Questions on the material
1/ According to the cervical mucus text, what does fertile cervical mucus look like, as described by the American Pregnancy Association?
2/ From the cervical mucus text, copy the stretch that begins at the words "How the Cervical" and stops after "and more dry.", substituting "secretion" for "discharge" wherever it occurs.
3/ Extend the cervical mucus text with the next part, starting after its last sentence.

Passage to read
========

Are Changes in Cervical Mucus a Sign Of Pregnancy?
Women who have been trying to get pregnant for some time may already be tracking the changes in their cervical mucus, but may not know that certain changes can be a symptom of pregnancy. However, there are other symptoms that are more reliable in determining whether a woman is pregnant – a missed period is probably the most telltale sign that a woman is expecting a child. Other signs include breast sensitivity, a weaker bladder, and a heightened sense of smell, backache, and morning sickness. Additionally, every woman’s cervical mucus is different, making it somewhat tricky.
The Cervical Mucus – An Introduction
Before even starting to explain the changes in the cervical mucus during pregnancy, it is important to understand what the cervical mucus is and why it is important. Essentially, the cervical mucus is a fluid emitted by the cervix. During a woman’s menstrual cycle the quality of cervical mucus and the amount produced varies. As a woman gets closer to ovulation, her estrogen levels start increasing, which in turn causes the cervical mucus to emit more mucus, which is generally considered to be more fertile. According to the American Pregnancy Association, this fertile cervical mucus is clear and elastic – it looks a lot like egg whites. As the consistency of cervical mucus varies during the menstrual period the theory goes that by noting the changes, a woman should be able to predict when she is at her most fertile and use it as a ‘clock’, in a manner of speaking, to work out when she should try to conceive.
How the Cervical Mucus Changes During Pregnancy
The most noticeable way in which cervical mucus changes during pregnancy is through the amount of discharge that is emitted. The amount of cervical mucus normally increases and as such, the discharge also increases. The cervical mucus also stays slippery in the same way it would just before ovulation. It no longer resembles an egg white and its longish strands are gone. Instead, it is clear, thick, and viscous. Following this, the cervical mucus will become a plug and thus dry up and become thicker. As the pregnancy continues, the cervical mucus will be become more and more dry.

========

Stored data
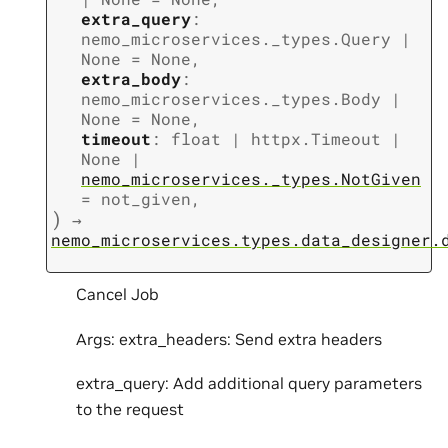
extra_query
:
nemo_microservices._types.Query
|
None
=
None
,
extra_body
:
nemo_microservices._types.Body
|
None
=
None
,
timeout
:
float
|
httpx.Timeout
|
None
|
nemo_microservices._types.NotGiven
=
not_given
,
)
→
nemo_microservices.types.data_designer.
Cancel Job
Args: extra_headers: Send extra headers
extra_query: Add additional query parameters
to the request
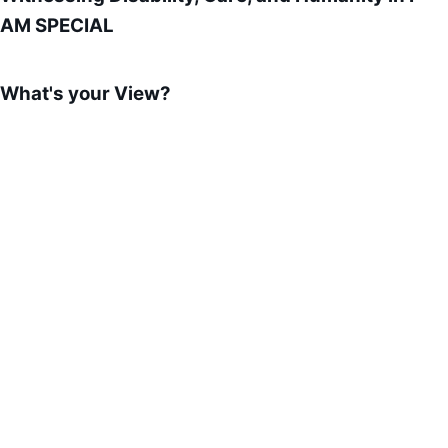
AM SPECIAL
What's your View?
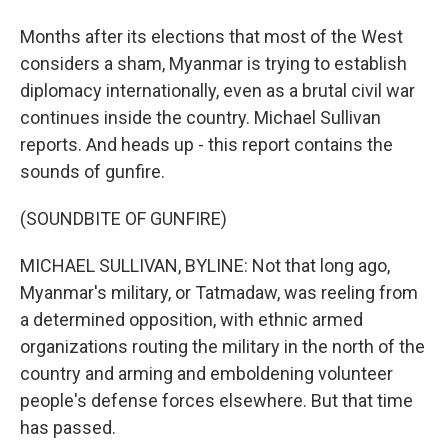
Months after its elections that most of the West
considers a sham, Myanmar is trying to establish
diplomacy internationally, even as a brutal civil war
continues inside the country. Michael Sullivan
reports. And heads up - this report contains the
sounds of gunfire.
(SOUNDBITE OF GUNFIRE)
MICHAEL SULLIVAN, BYLINE: Not that long ago,
Myanmar's military, or Tatmadaw, was reeling from
a determined opposition, with ethnic armed
organizations routing the military in the north of the
country and arming and emboldening volunteer
people's defense forces elsewhere. But that time
has passed.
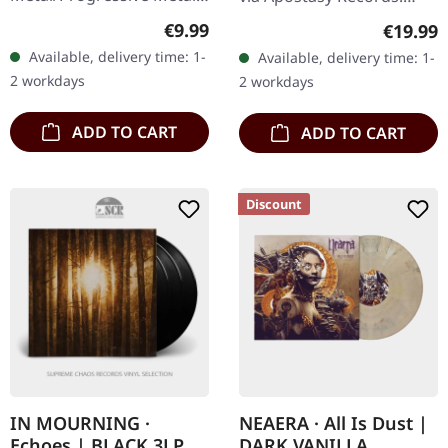
Released on 12/11/2002,
Black vinyl. Night In Gales
Regular price:
€9.99
Regular
€19.99
via Sony Music. Jewelcase
delivers a crushing blow
Available, delivery time: 1-
Available, delivery time: 1-
CD. Opeth's "Deliverance"
to the extreme metal
2 workdays
2 workdays
is a compelling…
scene…
ADD TO CART
ADD TO CART
Discount
IN MOURNING ·
NEAERA · All Is Dust |
Echoes | BLACK 3LP
DARK VANILLA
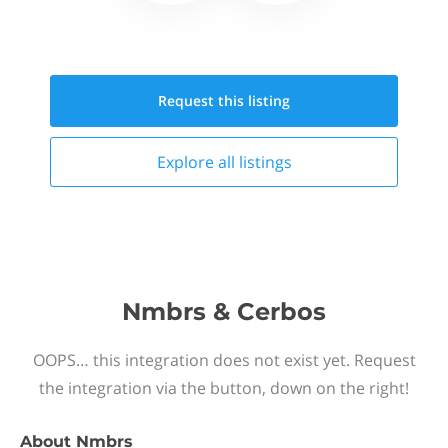
Request this
listing
Explore all
listings
Nmbrs & Cerbos
OOPS… this integration does not exist yet. Request
the integration via the button, down on the right!
About
Nmbrs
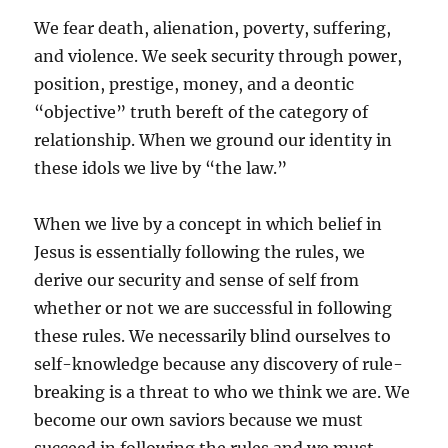
We fear death, alienation, poverty, suffering,
and violence. We seek security through power,
position, prestige, money, and a deontic
“objective” truth bereft of the category of
relationship. When we ground our identity in
these idols we live by “the law.”
When we live by a concept in which belief in
Jesus is essentially following the rules, we
derive our security and sense of self from
whether or not we are successful in following
these rules. We necessarily blind ourselves to
self-knowledge because any discovery of rule-
breaking is a threat to who we think we are. We
become our own saviors because we must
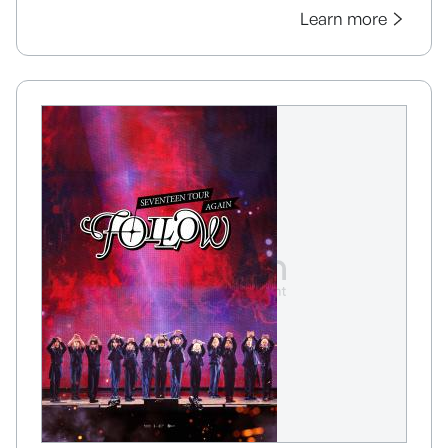
Learn more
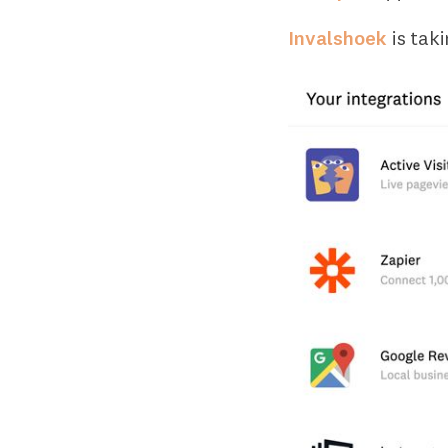
Invalshoek
is tak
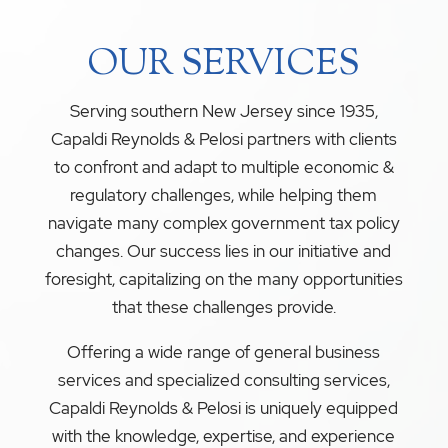
OUR SERVICES
Serving southern New Jersey since 1935,
Capaldi Reynolds & Pelosi partners with clients
to confront and adapt to multiple economic &
regulatory challenges, while helping them
navigate many complex government tax policy
changes. Our success lies in our initiative and
foresight, capitalizing on the many opportunities
that these challenges provide.
Offering a wide range of general business
services and specialized consulting services,
Capaldi Reynolds & Pelosi is uniquely equipped
with the knowledge, expertise, and experience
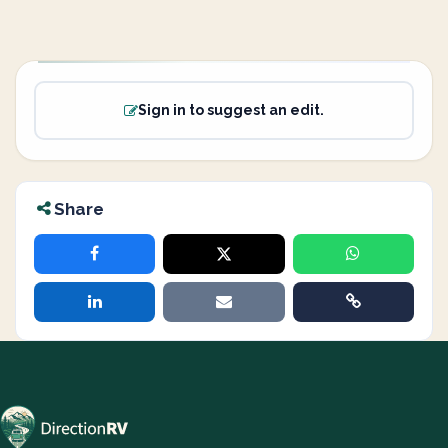
Sign in to suggest an edit.
Share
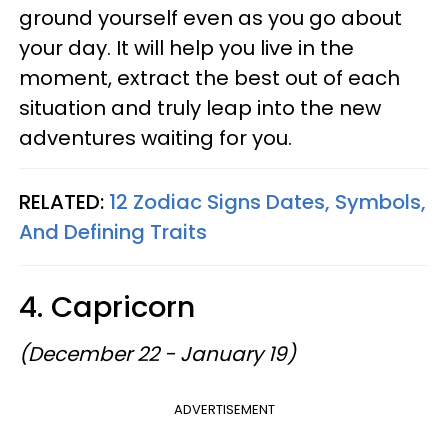
ground yourself even as you go about
your day. It will help you live in the
moment, extract the best out of each
situation and truly leap into the new
adventures waiting for you.
RELATED:
12 Zodiac Signs Dates, Symbols,
And Defining Traits
4. Capricorn
(December 22 - January 19)
ADVERTISEMENT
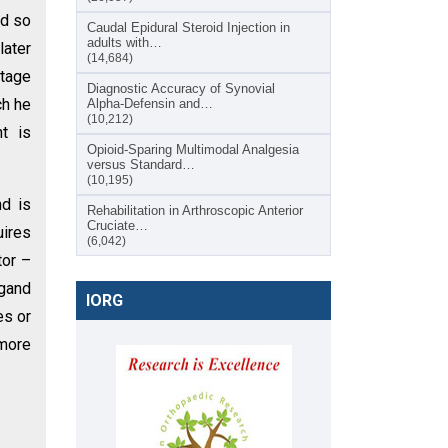
ed so
Caudal Epidural Steroid Injection in
adults with…
later
(14,684)
stage
Diagnostic Accuracy of Synovial
ch he
Alpha-Defensin and…
(10,212)
nt is
Opioid-Sparing Multimodal Analgesia
versus Standard…
(10,195)
d is
Rehabilitation in Arthroscopic Anterior
Cruciate…
ires
(6,042)
tor –
igand
IORG
es or
 more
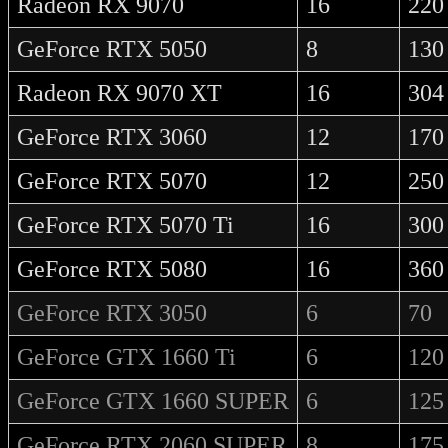
Radeon RX 9070
16
220
GeForce RTX 5050
8
130
Radeon RX 9070 XT
16
304
GeForce RTX 3060
12
170
GeForce RTX 5070
12
250
GeForce RTX 5070 Ti
16
300
GeForce RTX 5080
16
360
GeForce RTX 3050
6
70
GeForce GTX 1660 Ti
6
120
GeForce GTX 1660 SUPER
6
125
GeForce RTX 2060 SUPER
8
175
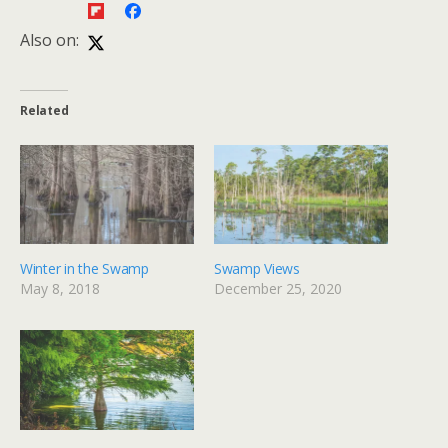
Also on:
Related
Winter in the Swamp
Swamp Views
May 8, 2018
December 25, 2020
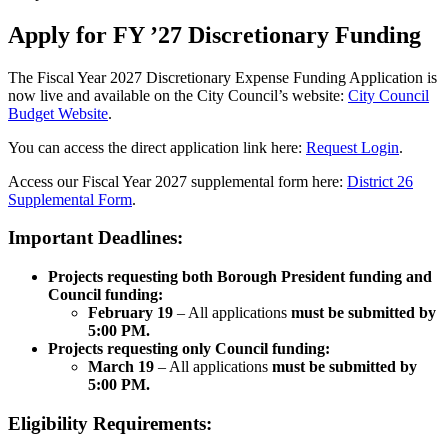
Apply for FY ’27 Discretionary Funding
The Fiscal Year 2027 Discretionary Expense Funding Application is
now live and available on the City Council’s website:
City Council
Budget Website
.
You can access the direct application link here:
Request Login
.
Access our Fiscal Year 2027 supplemental form here:
District 26
Supplemental Form
.
Important Deadlines:
Projects requesting both Borough President funding and
Council funding:
February 19
– All applications
must be submitted by
5:00 PM.
Projects requesting only Council funding:
March 19
– All applications
must be submitted by
5:00 PM.
Eligibility Requirements:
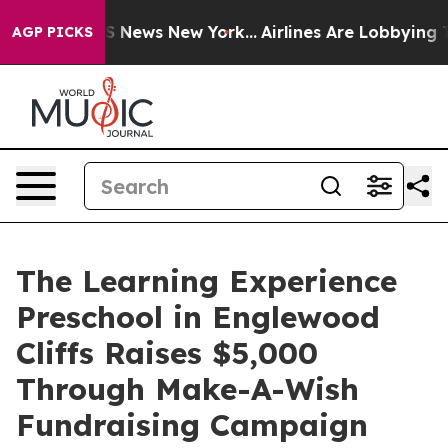
 was CBS News New York...
Airlines Are Lobbying To Cha
AGP PICKS
The Learning Experience
Preschool in Englewood
Cliffs Raises $5,000
Through Make-A-Wish
Fundraising Campaign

========

Answers for each item
1/ It is clear and elastic and looks a lot like egg whites.

2/
How the Cervical Mucus Changes During Pregnancy
The most noticeable way in which cervical mucus changes during pregnancy is through the amount of secretion that is emitted. The amount of cervical mucus normally increases and as such, the secretion also increases. The cervical mucus also stays slippery in the same way it would just before ovulation. It no longer resembles an egg white and its longish strands are gone. Instead, it is clear, thick, and viscous. Following this, the cervical mucus will become a plug and thus dry up and become thicker. As the pregnancy continues, the cervical mucus will be become more and more dry.

3/
However, later on in the pregnancy, there will be more changes in the cervical mucus. As your cervix starts to thin itself out and dilate as you near your due date, some cervical mucus will inevitably escape from the mucus plug. Although it will resemble the egg white cervical fluid during ovulation, there is a chance that the entire cervical plug may come out as one big glob that is somewhat gelatinous in shape. Often, when this happens, the plug will also be tinged with blood. If the discharge becomes watery or bloody before the 37th week of pregnancy, it is possible that the amniotic fluid is leaking and is immediate cause for concern.
Cervical Mucus Changes – Not the Only Symptom
While changes in the cervical mucus can be a good indicator about whether or not a woman is pregnant, she should not rely on this alone. Rather, she should look for other symptoms like a missed period (which is also not going to give a straight answer as women’s menstrual cycles vary greatly and can be irregular) or go straight to her doctor in order to have blood tests done. The only way a woman will know for sure if she has conceived and is expecting a child is to go for a thorough test with her doctor before getting too excited.